QUESTÕES =
1. Relacione todas as pessoas que o texto de origem identifica pelo nome.
2. Prossiga a reportagem sobre o livro dedicado a Bob Dylan a partir da última frase apresentada.

---------- TEXTO DE ORIGEM ----------

Publicado por Folha.com

Daniel Mark Epstein tinha 15 anos quando assistiu ao seu primeiro show de Bob Dylan, em 14 de dezembro de 1963, no teatro da Universidade George Washington.

Epstein se lembra de cada detalhe daquela noite. Ele recorda o momento em que “o jovem de aparência frágil e cabelos castanhos desgrenhados entrou no auditório pelo lado esquerdo do palco, arranhando seu violão”, a maneira como interpretou as letras, os acordes com os quais Dylan iniciou cada canção, o modo como se revezava entre a gaita e o violão, e as reações da plateia.

“Tomei notas imediatamente após o concerto”, contou Epstein à Folha. “Meu amigo e eu tocamos cada uma das músicas que ouvimos, nota por nota. Esta era a maneira como os músicos de folk aprendiam naquele tempo.”

Bob Dylan e The Band em show de 1974, no Madison Square Garden, em Nova York (Tom Zimberoff/Divulgação)

A paixão do norte-americano Epstein, 64, pelo folk não o tornou famoso como Dylan. Mas seu conhecimento sobre o estilo, aliado à habilidade para descrever com lirismo cenas como esta, o ajudou a compor “A Balada de Bob Dylan – Um Retrato Musical”.

O livro traça um perfil do cantor a partir de quatro shows marcantes. “Escolhi concertos que pontuam os diversos dramas vividos por Dylan”, afirma o autor.

---------- EXTRATO DE DADOS ----------

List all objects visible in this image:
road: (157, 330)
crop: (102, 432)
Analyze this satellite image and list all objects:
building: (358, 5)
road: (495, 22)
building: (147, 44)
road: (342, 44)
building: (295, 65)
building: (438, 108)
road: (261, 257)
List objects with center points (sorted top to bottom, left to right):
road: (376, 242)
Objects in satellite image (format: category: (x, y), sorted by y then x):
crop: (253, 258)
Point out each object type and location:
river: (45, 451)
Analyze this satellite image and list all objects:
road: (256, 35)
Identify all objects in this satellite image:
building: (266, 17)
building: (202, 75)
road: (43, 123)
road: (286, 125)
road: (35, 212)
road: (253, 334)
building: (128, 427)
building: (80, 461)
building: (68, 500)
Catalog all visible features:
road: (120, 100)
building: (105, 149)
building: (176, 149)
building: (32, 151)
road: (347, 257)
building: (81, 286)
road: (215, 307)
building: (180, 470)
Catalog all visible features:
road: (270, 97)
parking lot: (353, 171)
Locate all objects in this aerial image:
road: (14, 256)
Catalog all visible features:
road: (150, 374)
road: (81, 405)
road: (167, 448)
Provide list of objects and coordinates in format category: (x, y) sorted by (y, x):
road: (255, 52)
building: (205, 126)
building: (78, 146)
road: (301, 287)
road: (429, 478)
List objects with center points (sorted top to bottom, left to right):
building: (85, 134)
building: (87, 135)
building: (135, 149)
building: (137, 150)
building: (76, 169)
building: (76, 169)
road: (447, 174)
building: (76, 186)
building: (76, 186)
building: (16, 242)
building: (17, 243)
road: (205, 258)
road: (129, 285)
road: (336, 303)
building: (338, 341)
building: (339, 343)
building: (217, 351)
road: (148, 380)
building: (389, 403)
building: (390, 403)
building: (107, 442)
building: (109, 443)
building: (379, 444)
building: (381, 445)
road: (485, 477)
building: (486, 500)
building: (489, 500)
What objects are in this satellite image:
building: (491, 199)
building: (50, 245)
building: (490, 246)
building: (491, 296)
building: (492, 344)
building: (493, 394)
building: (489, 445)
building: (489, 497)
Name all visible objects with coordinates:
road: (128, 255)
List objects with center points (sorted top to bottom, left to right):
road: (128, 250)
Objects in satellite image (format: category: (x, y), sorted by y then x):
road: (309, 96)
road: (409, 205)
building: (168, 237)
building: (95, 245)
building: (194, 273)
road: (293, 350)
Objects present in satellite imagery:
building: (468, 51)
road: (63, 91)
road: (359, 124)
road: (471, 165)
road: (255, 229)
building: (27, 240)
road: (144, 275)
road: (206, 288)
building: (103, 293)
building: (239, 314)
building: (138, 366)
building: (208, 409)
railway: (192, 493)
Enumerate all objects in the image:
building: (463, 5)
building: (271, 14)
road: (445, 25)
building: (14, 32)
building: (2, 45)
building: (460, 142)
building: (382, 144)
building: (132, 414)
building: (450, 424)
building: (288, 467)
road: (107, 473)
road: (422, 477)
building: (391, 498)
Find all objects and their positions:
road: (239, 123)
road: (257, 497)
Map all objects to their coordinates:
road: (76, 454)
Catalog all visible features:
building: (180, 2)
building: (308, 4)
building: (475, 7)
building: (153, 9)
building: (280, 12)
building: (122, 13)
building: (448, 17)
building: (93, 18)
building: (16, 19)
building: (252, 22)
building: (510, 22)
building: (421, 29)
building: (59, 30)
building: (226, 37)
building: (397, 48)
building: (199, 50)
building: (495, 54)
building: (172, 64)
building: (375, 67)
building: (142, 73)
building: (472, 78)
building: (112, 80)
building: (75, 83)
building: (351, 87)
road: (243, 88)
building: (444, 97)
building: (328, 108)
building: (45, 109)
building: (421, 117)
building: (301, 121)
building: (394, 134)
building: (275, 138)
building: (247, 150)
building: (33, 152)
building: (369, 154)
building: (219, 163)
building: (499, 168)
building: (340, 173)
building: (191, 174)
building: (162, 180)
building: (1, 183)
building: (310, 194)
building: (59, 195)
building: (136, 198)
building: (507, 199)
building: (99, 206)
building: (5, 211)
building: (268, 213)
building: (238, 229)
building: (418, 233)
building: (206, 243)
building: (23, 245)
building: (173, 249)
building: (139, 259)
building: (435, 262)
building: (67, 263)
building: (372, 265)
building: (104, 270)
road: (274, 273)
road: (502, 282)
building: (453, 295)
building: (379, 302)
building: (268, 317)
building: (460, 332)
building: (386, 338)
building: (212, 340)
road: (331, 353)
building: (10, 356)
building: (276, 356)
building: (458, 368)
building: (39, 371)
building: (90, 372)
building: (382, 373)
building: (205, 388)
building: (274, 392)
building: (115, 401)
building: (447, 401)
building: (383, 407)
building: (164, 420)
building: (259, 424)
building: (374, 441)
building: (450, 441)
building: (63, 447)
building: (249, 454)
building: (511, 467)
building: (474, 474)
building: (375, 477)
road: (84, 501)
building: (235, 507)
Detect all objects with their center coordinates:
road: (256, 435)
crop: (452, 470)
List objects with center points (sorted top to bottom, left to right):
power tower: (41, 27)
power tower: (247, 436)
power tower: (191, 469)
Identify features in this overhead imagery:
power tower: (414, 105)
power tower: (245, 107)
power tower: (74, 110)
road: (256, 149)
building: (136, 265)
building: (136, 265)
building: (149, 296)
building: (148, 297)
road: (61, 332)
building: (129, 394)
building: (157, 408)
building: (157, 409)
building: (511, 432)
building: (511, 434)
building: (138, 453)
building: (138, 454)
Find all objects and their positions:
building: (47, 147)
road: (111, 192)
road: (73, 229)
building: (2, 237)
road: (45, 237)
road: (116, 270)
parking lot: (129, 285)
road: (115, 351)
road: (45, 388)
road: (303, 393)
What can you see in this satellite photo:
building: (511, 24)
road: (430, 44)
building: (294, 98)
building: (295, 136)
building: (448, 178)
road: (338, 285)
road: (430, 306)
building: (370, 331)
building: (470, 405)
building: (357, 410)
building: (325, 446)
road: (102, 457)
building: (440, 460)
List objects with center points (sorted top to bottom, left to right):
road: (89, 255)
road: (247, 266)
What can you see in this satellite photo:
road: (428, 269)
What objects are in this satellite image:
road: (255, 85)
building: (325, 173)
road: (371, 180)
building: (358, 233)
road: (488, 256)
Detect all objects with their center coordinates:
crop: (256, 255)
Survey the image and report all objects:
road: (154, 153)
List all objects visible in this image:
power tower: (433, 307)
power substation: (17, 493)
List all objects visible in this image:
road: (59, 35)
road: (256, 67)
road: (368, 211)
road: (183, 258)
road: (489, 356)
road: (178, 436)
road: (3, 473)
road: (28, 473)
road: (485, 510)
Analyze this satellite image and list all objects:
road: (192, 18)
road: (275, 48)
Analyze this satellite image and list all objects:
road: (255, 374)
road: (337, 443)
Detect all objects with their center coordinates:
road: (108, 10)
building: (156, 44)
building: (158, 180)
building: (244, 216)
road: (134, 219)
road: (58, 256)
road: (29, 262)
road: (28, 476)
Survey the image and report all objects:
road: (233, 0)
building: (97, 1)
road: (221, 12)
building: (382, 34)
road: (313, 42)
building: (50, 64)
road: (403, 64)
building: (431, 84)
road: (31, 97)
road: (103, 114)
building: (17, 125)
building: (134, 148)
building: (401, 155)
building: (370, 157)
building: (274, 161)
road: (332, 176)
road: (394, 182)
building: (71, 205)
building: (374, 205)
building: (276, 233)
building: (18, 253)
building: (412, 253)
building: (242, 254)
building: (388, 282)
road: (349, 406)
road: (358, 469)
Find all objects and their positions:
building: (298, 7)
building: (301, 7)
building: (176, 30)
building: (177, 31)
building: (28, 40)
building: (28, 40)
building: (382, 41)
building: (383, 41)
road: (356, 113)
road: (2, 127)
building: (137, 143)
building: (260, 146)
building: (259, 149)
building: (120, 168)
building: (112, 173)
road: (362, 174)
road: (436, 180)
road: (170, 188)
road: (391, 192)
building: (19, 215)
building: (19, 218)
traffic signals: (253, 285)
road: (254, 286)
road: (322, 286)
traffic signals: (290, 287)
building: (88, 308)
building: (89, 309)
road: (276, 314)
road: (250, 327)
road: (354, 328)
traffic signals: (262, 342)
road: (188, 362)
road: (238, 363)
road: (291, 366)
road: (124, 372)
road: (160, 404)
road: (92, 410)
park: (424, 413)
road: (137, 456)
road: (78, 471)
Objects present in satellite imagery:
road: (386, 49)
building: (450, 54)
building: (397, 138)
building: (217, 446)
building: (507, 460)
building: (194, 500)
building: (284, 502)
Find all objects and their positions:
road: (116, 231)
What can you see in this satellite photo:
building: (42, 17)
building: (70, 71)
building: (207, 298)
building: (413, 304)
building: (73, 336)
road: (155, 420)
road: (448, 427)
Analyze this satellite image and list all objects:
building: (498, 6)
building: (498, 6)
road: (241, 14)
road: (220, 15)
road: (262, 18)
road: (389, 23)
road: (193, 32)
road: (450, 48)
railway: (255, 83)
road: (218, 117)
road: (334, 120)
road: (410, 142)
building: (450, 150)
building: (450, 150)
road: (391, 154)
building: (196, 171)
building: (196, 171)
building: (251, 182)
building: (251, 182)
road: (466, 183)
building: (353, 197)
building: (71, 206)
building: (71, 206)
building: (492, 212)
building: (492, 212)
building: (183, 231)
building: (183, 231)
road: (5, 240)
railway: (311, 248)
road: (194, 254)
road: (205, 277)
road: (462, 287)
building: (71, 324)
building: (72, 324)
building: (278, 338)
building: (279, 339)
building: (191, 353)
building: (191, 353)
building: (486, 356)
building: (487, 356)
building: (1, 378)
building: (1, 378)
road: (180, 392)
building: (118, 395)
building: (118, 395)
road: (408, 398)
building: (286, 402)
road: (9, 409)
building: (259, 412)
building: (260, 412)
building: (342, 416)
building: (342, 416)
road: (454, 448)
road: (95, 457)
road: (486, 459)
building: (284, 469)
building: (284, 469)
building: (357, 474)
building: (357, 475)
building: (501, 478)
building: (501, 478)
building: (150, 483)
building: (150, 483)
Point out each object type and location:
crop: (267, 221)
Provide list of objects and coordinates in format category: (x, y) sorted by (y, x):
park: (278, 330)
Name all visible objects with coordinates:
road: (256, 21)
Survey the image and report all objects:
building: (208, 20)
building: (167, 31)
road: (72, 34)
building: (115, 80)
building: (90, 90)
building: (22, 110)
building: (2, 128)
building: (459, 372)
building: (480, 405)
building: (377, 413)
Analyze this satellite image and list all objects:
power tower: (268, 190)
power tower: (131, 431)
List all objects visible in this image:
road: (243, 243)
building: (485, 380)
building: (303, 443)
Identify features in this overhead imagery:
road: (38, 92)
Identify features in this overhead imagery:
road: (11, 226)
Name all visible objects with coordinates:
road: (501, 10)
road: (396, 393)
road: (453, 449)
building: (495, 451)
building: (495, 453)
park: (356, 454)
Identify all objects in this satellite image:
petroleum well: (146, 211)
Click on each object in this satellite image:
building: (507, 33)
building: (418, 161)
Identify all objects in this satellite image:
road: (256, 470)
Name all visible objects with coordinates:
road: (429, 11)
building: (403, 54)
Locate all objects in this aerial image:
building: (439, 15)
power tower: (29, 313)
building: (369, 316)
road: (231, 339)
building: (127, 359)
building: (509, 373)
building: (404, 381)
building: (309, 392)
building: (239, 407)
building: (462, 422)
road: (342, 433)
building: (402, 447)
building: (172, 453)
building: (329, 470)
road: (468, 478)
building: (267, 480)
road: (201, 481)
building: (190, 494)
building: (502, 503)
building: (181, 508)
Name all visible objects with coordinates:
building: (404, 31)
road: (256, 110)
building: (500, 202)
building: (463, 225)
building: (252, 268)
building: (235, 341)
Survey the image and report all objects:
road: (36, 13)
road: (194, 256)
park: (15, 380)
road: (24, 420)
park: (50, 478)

----------

CONJUNTO DE RESPOSTAS =
1. Daniel Mark Epstein, Bob Dylan e Tom Zimberoff.

2.
“Eles foram o ponto de partida para que eu explorasse as décadas que precederam a música que estava ouvindo”, diz. “Dividi o livro em quatro partes como uma balada, que é composta em estrofes de quatro versos.”

Dramaturgo, poeta premiado e autor de biografias de Abraham Lincoln e Nat King Cole, entre outros, Epstein levou 25 anos pensando no trabalho. O lançamento ocorreu em 2011, alguns dias após Bob Dylan completar 70 anos e desancar, em seu site, os muitos autores que se atreveram a devassar sua vida em biografias não autorizadas.

“Sei que ele aprovou o meu livro porque permitiu que eu citasse trechos inteiros de suas letras”, afirma Epstein.

Para o autor, apesar da profusão de textos sobre Dylan, o seu era necessário. “Esta é uma obra que só poderia ter sido escrita por alguém que viu e conheceu as pessoas que eu conheci, nos últimos 50 anos”, diz ele.

“Sou contemporâneo de Dylan e tive acesso às pessoas com as quais ele trabalhou, como [o poeta] Allen Ginsberg. Além disso, meu conhecimento sobre poesia e folk me permitiu entender muitas coisas sobre Dylan que nenhum outro biógrafo pode ou irá entender.”